::: Data supplied
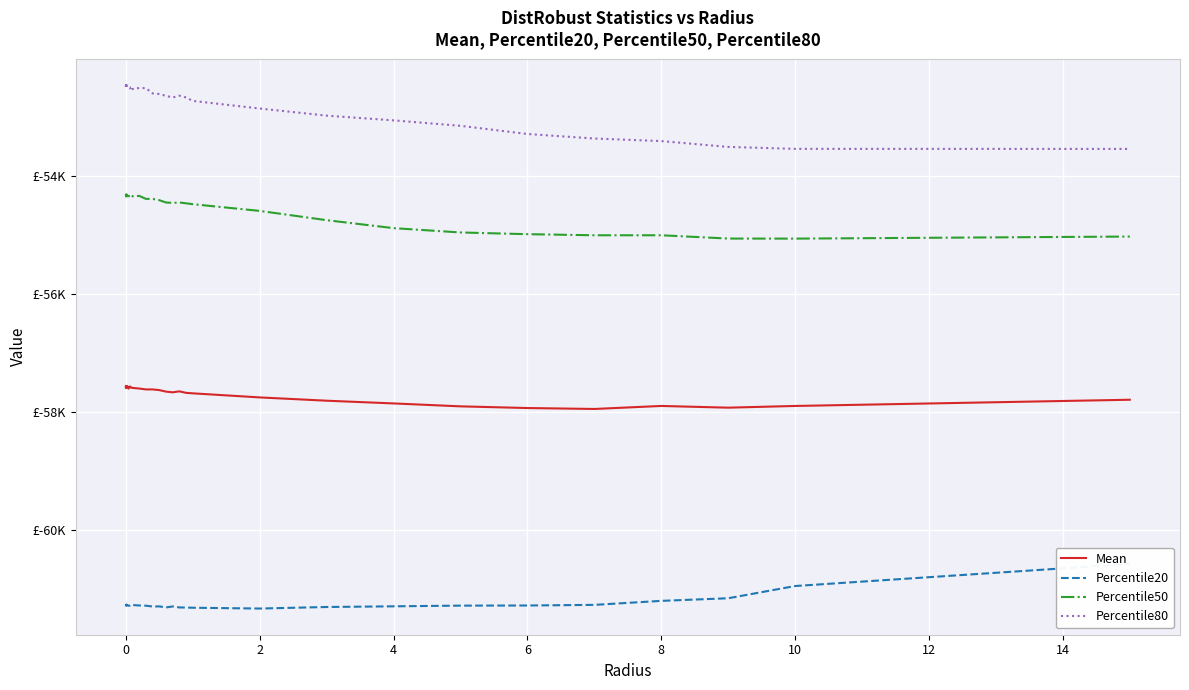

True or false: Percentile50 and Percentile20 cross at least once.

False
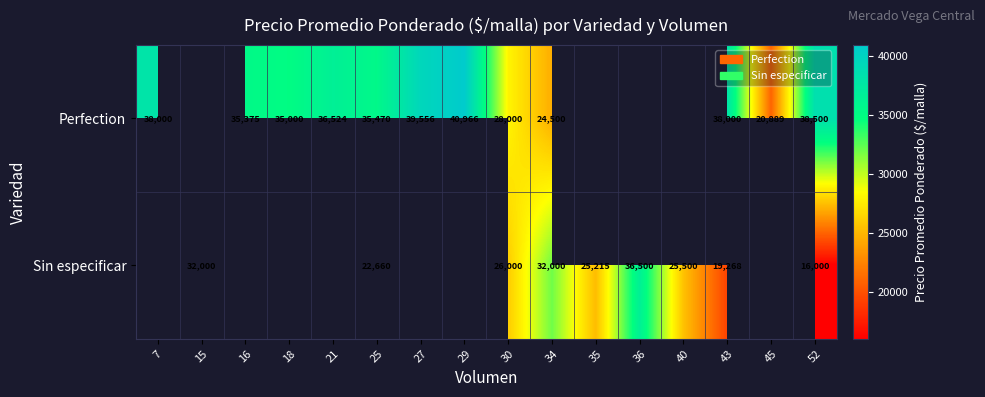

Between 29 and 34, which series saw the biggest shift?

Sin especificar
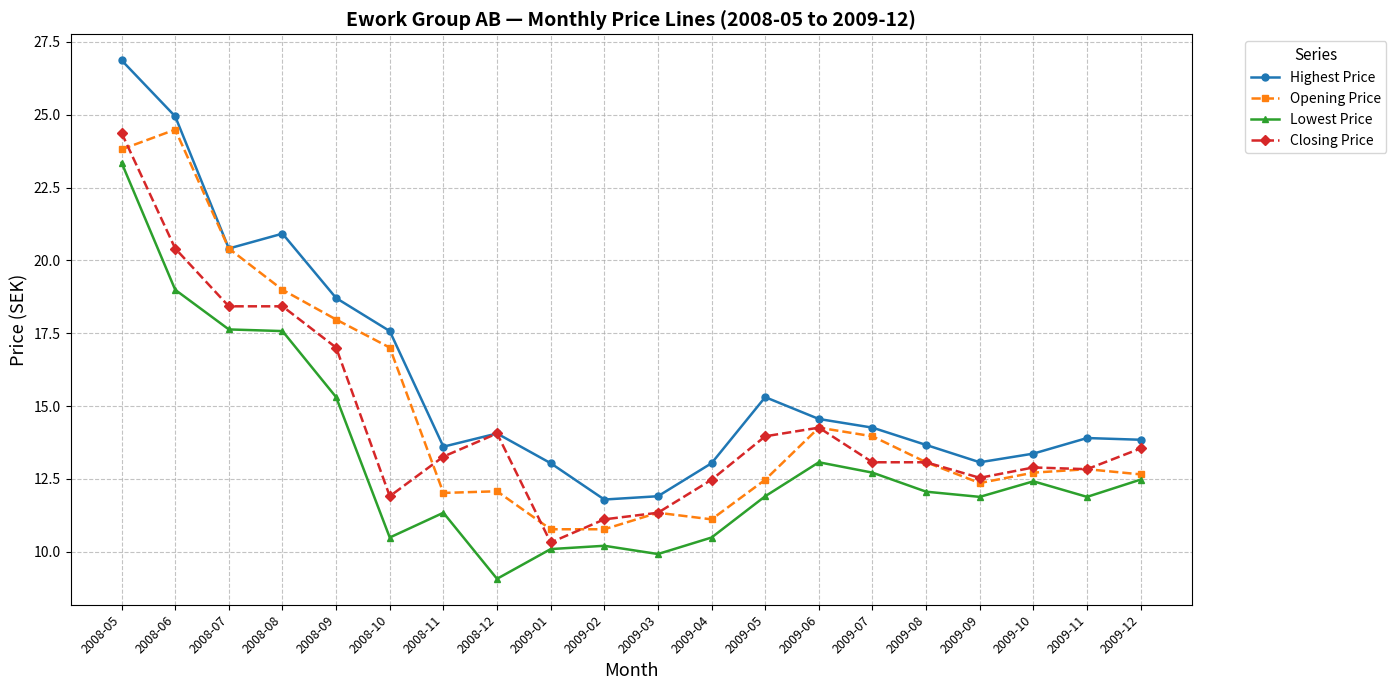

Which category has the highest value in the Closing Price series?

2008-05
::::::
Rewrite the material above with "line" substituted for each "series" and everything else left unchanged. Omit the pictures from your version.

True or false: Percentile50 and Percentile20 cross at least once.

False

Between 29 and 34, which line saw the biggest shift?

Sin especificar

Which category has the highest value in the Closing Price line?

2008-05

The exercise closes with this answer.